Getting Italy to comply with the Eurozone’s rules might require taking it to the edge of the Eurozone’s cliff, much like in the case of the 2015 bailout referendum in Greece. Notwithstanding a clear ‘no’ vote from the public, Alexis Tsipras’ government capitulated not so much to the Troika, but rather to economic reality. Italy is already receiving budget support from Brussels, conditional on following the bloc’s fiscal rules. Obviously, the EC can – and, at some point – will have to threaten to stop the disbursement of those funds.

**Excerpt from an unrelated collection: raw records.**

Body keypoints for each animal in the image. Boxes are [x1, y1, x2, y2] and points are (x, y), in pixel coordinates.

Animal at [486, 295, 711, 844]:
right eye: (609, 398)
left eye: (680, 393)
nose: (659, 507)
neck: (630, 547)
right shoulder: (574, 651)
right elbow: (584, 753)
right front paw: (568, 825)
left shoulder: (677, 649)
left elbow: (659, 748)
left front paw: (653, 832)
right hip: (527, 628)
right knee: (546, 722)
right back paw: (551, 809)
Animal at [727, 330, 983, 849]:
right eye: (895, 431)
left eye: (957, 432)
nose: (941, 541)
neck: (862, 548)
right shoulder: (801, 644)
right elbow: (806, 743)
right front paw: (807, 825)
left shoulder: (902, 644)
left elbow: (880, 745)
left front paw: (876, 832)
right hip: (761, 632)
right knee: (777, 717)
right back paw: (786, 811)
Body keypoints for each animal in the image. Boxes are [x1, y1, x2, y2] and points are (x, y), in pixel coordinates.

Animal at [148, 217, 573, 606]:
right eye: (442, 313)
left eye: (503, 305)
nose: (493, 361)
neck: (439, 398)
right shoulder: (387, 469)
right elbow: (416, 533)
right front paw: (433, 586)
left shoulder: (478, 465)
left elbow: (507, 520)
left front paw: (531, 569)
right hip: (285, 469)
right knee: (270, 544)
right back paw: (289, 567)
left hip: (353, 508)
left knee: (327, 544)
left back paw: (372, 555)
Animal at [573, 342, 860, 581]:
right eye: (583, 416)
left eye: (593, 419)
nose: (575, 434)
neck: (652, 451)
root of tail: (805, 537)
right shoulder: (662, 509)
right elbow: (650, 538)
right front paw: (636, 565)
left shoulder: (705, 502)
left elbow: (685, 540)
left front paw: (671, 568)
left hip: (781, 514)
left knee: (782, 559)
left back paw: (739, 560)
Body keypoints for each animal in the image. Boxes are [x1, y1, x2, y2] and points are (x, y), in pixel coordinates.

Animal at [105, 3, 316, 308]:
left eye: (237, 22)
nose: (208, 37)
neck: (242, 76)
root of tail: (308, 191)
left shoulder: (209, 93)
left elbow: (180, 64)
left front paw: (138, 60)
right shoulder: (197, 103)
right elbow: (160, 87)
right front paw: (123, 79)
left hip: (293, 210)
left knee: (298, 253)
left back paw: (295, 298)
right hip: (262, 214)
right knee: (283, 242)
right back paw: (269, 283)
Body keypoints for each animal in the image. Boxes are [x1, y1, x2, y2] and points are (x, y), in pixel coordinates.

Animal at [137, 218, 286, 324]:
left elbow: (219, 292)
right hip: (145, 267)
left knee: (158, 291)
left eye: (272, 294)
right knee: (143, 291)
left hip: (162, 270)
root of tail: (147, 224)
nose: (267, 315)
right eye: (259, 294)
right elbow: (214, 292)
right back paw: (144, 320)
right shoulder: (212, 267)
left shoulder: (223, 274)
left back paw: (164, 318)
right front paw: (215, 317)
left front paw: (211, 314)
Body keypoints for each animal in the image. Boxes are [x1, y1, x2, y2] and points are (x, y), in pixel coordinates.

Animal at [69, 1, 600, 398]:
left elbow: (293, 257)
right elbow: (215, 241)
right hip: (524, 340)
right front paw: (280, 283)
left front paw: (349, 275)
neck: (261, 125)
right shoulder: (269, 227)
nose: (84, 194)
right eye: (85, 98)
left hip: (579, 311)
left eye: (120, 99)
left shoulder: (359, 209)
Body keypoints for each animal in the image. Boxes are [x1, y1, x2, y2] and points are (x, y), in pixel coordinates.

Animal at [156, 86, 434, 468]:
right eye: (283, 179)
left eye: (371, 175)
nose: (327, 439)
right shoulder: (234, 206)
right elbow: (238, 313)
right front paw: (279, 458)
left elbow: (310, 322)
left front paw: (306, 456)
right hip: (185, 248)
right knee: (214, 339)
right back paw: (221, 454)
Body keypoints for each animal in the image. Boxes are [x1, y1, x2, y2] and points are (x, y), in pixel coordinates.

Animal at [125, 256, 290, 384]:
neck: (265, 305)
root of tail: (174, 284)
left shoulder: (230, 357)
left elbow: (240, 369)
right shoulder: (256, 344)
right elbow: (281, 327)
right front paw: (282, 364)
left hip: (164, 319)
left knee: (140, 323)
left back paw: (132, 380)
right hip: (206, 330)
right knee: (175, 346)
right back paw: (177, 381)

Yet, repeating a version of Greece’s scenario is dangerous, particularly at a time when Italian policymakers are oblivious to economic reality. Decades before the term became a buzzword, Italy had pioneered economic populism, Latin American-style. As the economists Rudi Dornbusch and Sebastian Edwards define it in their landmark study, economic populism is “an approach to economics that emphasises growth and income redistribution and de-emphasises the risks of inflation and deficit finance, external constraints, and the reaction of economic agents to aggressive non-market policies.”

Economic populism is characterised by three features. First, a degree of dissatisfaction with existing economic conditions – fully justified in the case of Italy’s sluggish economy. Second, populists’ rejection of constraints imposed by economic reality and dismissing the risks of capital flight or crowding out. Third, their introduction of policies that aim to – and initially succeed in – increase real wages regardless of long-term consequences.

And that is, in a nutshell, Italy’s current situation. The idea that the endgame will be dramatically different in Italy than it was in numerous Latin American countries, as if Europe were somehow immune to the woes of less developed parts of the world, is a dangerous illusion. As Dornbusch and Edwards write, “populist policies do ultimately fail; and when they fail it is always at a frightening cost to the very groups that were supposed to be favoured”. Let us hope that the Italian government and voters recognise that before is too late.

Dalibor Rohac is a research fellow at the American Enterprise Institute.